Calendar spread calculator

There are various calendar spread calculators available which give you the value of the calendar spread upon inputting specific terms. Calendar Spread Calculator is used to see the projected profit and loss over time.

The max profit for a bull call spread can be calculated as follows:

Max Profit = 
(Call option strike price sold – Call option strike price purchased) – Premium Paid for a bull call spread

Trading calendar call spread

We have seen what calendar spread is and what calendar call spread is. Now we are going to discuss how to trade calendar call spread and calendar call spread options strategy. We are going to discuss the specifics of trading a calendar call spread.

A long call calendar spread profits from a slightly higher move up in the underlying stock inside of a given range. As stocks are slowly starting to rally higher, you need to trade either directional spreads or trade some of these calendar spreads.


Calendar call spread options strategy

A typical calendar spread strategy is nothing but buying a longer-term contract and selling or shorting a nearer-term option with the same strike price.


Strategy: - Sell Front Month OTM Call and Buy Back- Month OTM Call of same strike prices.

You can setup this strategy in a following way:

According to this strategy first you are going to sell a front month Out-Of-The-Money call option. That front-month option is going to be a little bit closer to where the market is trading. So days out is probably anywhere between 20 and 35 days. After this, you buy a more expensive back-month option. So that the next monthly option that is out, at an Out-Of -The -Money call spread at the exact same strike price. Here you are going to be trading two different months, but pinning the exact same strike price.


What's the risk in this Calendar call spread options strategy?

Your risk in these calendar spreads is limited to the width of the net debit paid for the spread. If you paid a debit of ₹150 for your calendar, your risk is limited to just that ₹150, you cannot lose any more money than that.


What is the profit potential of the Calendar call spread options strategy?

It can be very hard with these strategies because of the decay in the back month option that you are long to pinpoint an exact probability of profit. Ideally, what you are looking for though is to target your profit at the value of the sold front-month contract. If you sold the front-month contract for ₹50 and you bought the back-month contract for ₹150, you’re looking to profit somewhere around ₹50 or that decay in the value of that front-month contract. Profit is going to be maximized if the stock settles at the strike price at the expiration. The closer you get to expiration, the faster that profit will start to materialize.

With calendar spreads, breakeven points are so hard to calculate because there is no single calculation to use. You must analyze the trade first before placing an order.

An increase in volatility (Vega) would have a positive impact on this strategy considering that everything else being equal. Volatility tends to show a greater boost in the value of back month options that are long. Whereas increased volatility has negative impact on front month options that are short.

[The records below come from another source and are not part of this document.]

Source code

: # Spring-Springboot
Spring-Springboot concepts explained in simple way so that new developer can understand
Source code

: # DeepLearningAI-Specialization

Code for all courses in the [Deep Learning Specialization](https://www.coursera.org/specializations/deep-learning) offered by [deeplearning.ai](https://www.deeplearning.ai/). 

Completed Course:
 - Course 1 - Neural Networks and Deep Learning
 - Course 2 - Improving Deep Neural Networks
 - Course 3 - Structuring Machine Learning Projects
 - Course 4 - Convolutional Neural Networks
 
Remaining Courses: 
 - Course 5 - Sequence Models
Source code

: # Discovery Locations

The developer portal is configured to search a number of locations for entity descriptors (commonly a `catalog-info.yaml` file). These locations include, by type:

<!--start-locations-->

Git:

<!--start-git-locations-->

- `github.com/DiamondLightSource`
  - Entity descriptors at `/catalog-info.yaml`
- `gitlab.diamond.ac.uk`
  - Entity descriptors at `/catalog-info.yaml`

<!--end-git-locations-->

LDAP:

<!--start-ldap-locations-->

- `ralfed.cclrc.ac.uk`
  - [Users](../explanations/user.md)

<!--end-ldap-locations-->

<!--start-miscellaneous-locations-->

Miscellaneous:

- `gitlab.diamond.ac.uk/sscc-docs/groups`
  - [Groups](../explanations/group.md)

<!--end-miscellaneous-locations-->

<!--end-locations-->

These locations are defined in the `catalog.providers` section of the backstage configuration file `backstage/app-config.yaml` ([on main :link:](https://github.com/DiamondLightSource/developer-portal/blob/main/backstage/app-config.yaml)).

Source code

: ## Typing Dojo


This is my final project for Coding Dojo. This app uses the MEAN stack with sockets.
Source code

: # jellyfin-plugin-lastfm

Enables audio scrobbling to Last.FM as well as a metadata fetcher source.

We suggest you to close calendar spreads completely at front month expiration whoever possible.

Conclusion

The calendar spread is designed to profit from the time erosion or time decay that occurs in near-term options. The calendar spread is different from a vertical spread. Profit is going to be maximized if the stock settles at the strike price at the expiration. This way you can use the calendar call spread option strategy to maximize your profits.